Text section
20th International Farm Management Congress, Quebec July 12th to 17th

Posted by Christopher Padfield on September 5, 2015

Appears in Business, Crops, Dairy, Horticulture, Livestock, Organic, Pigs

20th International Farm Management Congress, Quebec   July 12th to 17th

The International Farm Management Association held their 20th congress in Quebec this year.  This fitted neatly into my planned tour of Canada and so I booked a place.  I wasn't sure what to expect but I found a really well organised, friendly and supportive group of people, mainly made up of academic types keen to learn from each other and deliver their research papers.  The format consisted of three days (Monday, Wednesday, Friday) of lectures from keynote speakers in the morning and the bewildering choice of over 40 papers delivered in the afternoon (except Friday), of which only a small number could actually be attended by any one person.  Tuesday and Thursday were well organised field trips to a range of businesses, I chose to concentrate mainly on livestock, partly due to personal preference but also because I thought they were more relevant to my study topic.

Problem requirements
Copy word for word the part of the Quebec congress post that begins at "The International Farm" and stops after "my study topic.".

Record excerpts
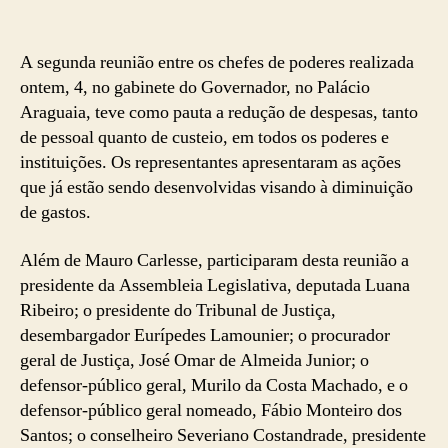
A segunda reunião entre os chefes de poderes realizada
ontem, 4, no gabinete do Governador, no Palácio
Araguaia, teve como pauta a redução de despesas, tanto
de pessoal quanto de custeio, em todos os poderes e
instituições. Os representantes apresentaram as ações
que já estão sendo desenvolvidas visando à diminuição
de gastos.
Além de Mauro Carlesse, participaram desta reunião a
presidente da Assembleia Legislativa, deputada Luana
Ribeiro; o presidente do Tribunal de Justiça,
desembargador Eurípedes Lamounier; o procurador
geral de Justiça, José Omar de Almeida Junior; o
defensor-público geral, Murilo da Costa Machado, e o
defensor-público geral nomeado, Fábio Monteiro dos
Santos; o conselheiro Severiano Costandrade, presidente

Written response
The International Farm Management Association held their 20th congress in Quebec this year.  This fitted neatly into my planned tour of Canada and so I booked a place.  I wasn't sure what to expect but I found a really well organised, friendly and supportive group of people, mainly made up of academic types keen to learn from each other and deliver their research papers.  The format consisted of three days (Monday, Wednesday, Friday) of lectures from keynote speakers in the morning and the bewildering choice of over 40 papers delivered in the afternoon (except Friday), of which only a small number could actually be attended by any one person.  Tuesday and Thursday were well organised field trips to a range of businesses, I chose to concentrate mainly on livestock, partly due to personal preference but also because I thought they were more relevant to my study topic.